One potential workaround is to share the USB device from Windows to WSL using USBIP. I've never tried this personally, so I can't vouch for it.
This comes from a post in the Home Assistant forums, where folks have been running Home Assistant (a home automation platform) on WSL.
Since most (all?) PC Z-wave interfaces are via USB dongles, one of the key blockers has been how to utilize a USB Z-wave dongle natively from WSL. I'm not going to repeat the whole comment from those forums, but to summarize (and adapt the instructions for "biometric device"):
- Share the device under Windows as a USB/IP device using USB/IP for Windows.
- As of a few weeks ago (at the time of this edit), Microsoft's linux-msft-wsl-5.10.60.1 (and presumably later) kernel release now has USBIP built-in. Before that, you would need to build your own WSL kernel to include the USB/IP module. The Home Assistant post's author also made one available.

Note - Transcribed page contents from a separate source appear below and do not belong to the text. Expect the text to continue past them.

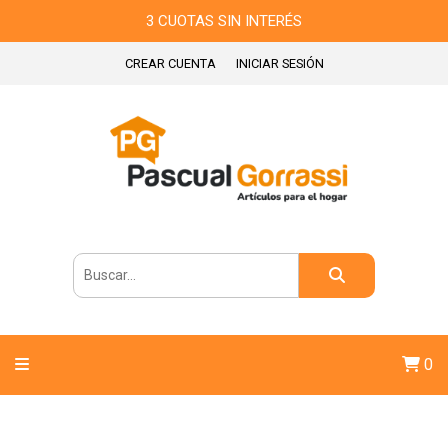
3 CUOTAS SIN INTERÉS
CREAR CUENTA
INICIAR SESIÓN
0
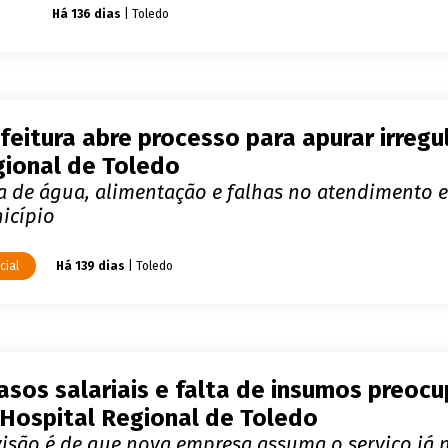
úde
Há 136 dias
| Toledo
feitura abre processo para apurar irreg
ional de Toledo
ta de água, alimentação e falhas no atendimento 
icípio
cial
Há 139 dias
| Toledo
asos salariais e falta de insumos preoc
Hospital Regional de Toledo
visão é de que nova empresa assuma o serviço já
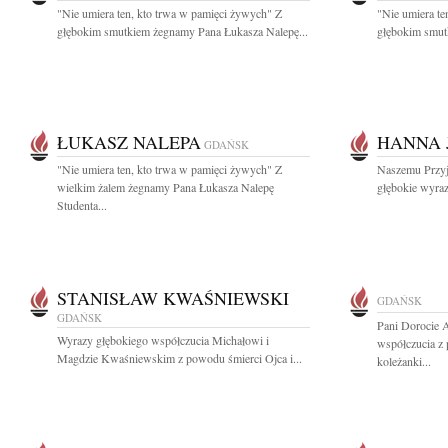
"Nie umiera ten, kto trwa w pamięci żywych" Z
"Nie umiera te
głębokim smutkiem żegnamy Pana Łukasza Nalepę...
głębokim smut
ŁUKASZ NALEPA
HANNA 
GDAŃSK
"Nie umiera ten, kto trwa w pamięci żywych" Z
Naszemu Przyj
wielkim żalem żegnamy Pana Łukasza Nalepę
głębokie wyra
Studenta...
STANISŁAW KWAŚNIEWSKI
GDAŃSK
GDAŃSK
Pani Dorocie 
Wyrazy głębokiego współczucia Michałowi i
współczucia z 
Magdzie Kwaśniewskim z powodu śmierci Ojca i...
koleżanki...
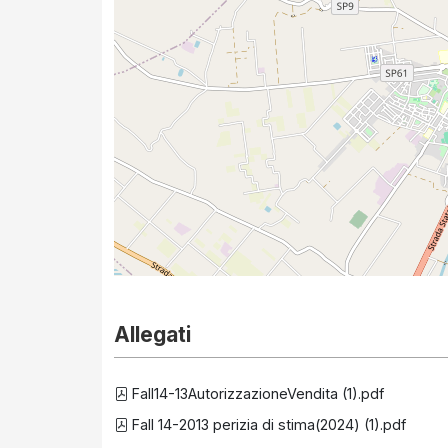
Allegati
Fall14-13AutorizzazioneVendita (1).pdf
Fall 14-2013 perizia di stima(2024) (1).pdf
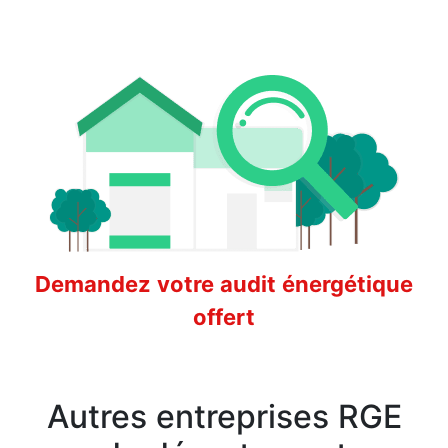
Demandez votre audit énergétique
offert
Autres entreprises RGE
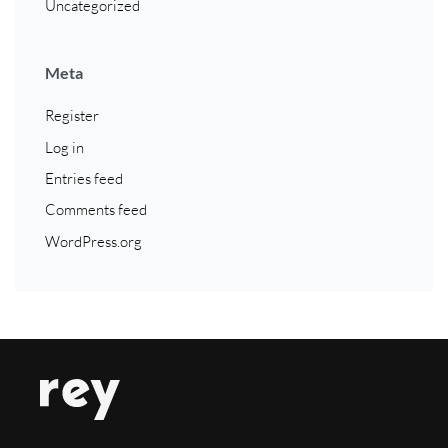
Uncategorized
Meta
Register
Log in
Entries feed
Comments feed
WordPress.org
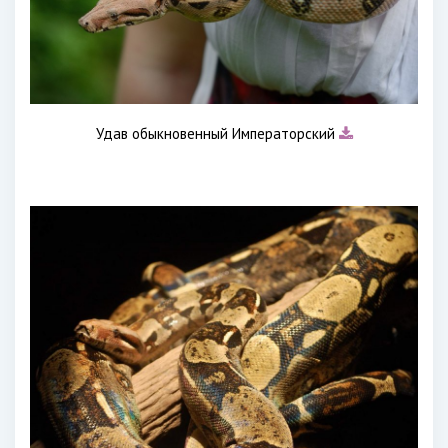
Удав обыкновенный Императорский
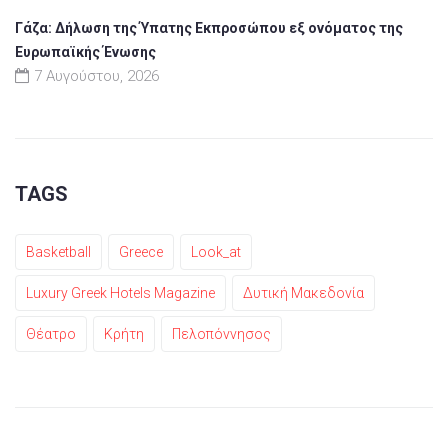
Γάζα: Δήλωση της Ύπατης Εκπροσώπου εξ ονόματος της
Ευρωπαϊκής Ένωσης
7 Αυγούστου, 2026
TAGS
Basketball
Greece
Look_at
Luxury Greek Hotels Magazine
Δυτική Μακεδονία
Θέατρο
Κρήτη
Πελοπόννησος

- If using a new kernel, set your
.wslconfig
to point to it. At some point, I'm assuming that awsl --update
will automatically update the kernel to a release with USB/IP. -
sudo modprobe
any needed modules for your device. -
usbip list -r $HOSTNAME.local
to (hopefully) see the list of your Windows USB devices and their associated bus id. -
usbip attach -r $HOSTNAME.local -b <bus_id>
with the bus is of your camera.
With that in place, the WSL/Linux system should see your biometric device as a native USB device, allowing you access just as if you were on a native Linux system with a native USB device directly attached.